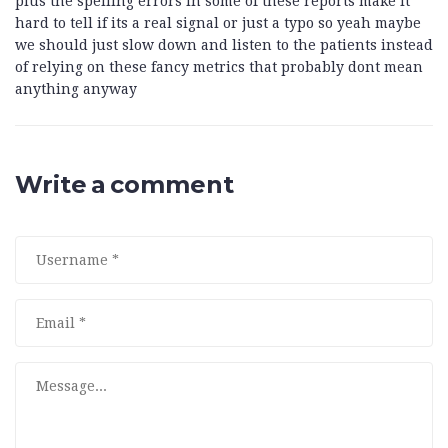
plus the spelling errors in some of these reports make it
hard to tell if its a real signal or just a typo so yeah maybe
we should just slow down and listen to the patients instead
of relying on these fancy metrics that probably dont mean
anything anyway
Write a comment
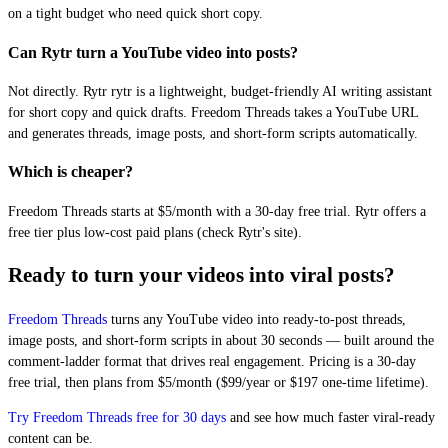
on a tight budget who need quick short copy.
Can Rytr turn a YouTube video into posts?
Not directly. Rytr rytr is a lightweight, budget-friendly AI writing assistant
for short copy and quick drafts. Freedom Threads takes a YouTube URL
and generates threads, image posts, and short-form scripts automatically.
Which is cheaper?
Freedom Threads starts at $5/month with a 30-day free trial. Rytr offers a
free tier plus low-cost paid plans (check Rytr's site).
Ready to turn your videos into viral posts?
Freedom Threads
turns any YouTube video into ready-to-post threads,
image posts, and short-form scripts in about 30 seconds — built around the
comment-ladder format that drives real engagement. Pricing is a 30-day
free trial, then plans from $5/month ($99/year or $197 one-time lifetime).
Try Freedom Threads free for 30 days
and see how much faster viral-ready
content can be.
--
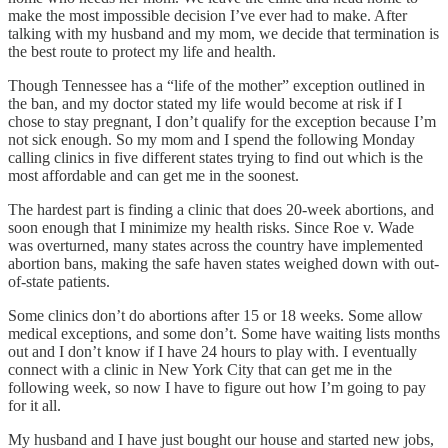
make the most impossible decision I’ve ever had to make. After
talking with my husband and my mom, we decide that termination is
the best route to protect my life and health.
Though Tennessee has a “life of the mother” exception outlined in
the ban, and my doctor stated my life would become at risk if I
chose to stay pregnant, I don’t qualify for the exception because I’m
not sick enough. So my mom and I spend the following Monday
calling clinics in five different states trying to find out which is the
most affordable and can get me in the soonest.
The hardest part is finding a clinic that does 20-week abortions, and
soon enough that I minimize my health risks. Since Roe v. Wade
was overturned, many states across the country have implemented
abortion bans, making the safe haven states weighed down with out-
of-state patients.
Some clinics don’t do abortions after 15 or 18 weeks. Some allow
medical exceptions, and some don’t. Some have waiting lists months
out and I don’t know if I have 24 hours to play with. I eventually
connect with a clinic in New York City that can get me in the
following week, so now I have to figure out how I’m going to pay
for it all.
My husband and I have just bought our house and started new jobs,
* * *
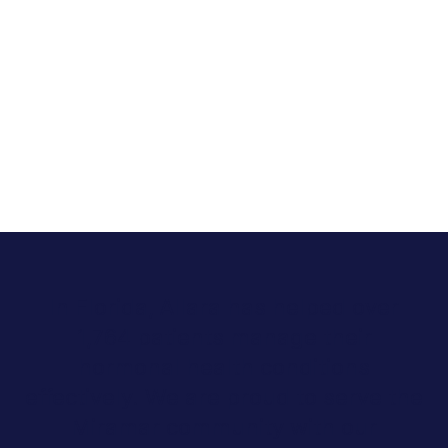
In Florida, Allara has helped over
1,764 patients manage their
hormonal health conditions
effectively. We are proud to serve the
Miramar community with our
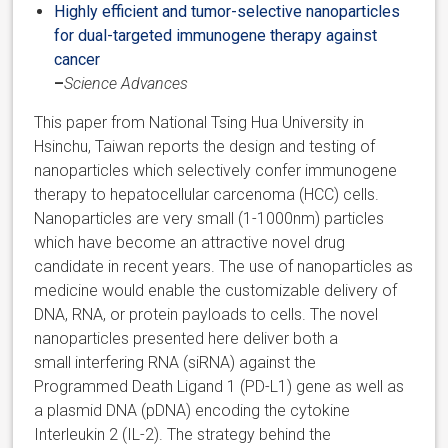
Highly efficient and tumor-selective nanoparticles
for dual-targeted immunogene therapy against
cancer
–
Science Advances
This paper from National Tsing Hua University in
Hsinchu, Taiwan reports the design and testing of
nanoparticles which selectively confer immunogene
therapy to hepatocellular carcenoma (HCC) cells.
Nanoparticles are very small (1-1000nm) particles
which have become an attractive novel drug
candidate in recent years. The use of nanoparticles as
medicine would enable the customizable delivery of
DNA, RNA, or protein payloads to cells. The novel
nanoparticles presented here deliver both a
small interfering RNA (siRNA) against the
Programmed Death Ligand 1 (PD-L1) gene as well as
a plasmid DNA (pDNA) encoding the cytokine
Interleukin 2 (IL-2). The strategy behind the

### What the task requires
Only the lines above from the line containing "small interfering RNA (siRNA) against the" through the line containing "Interleukin 2 (IL-2). The strategy behind the" should be retyped, exactly and with both ends included.

### Response below
small interfering RNA (siRNA) against the
Programmed Death Ligand 1 (PD-L1) gene as well as
a plasmid DNA (pDNA) encoding the cytokine
Interleukin 2 (IL-2). The strategy behind the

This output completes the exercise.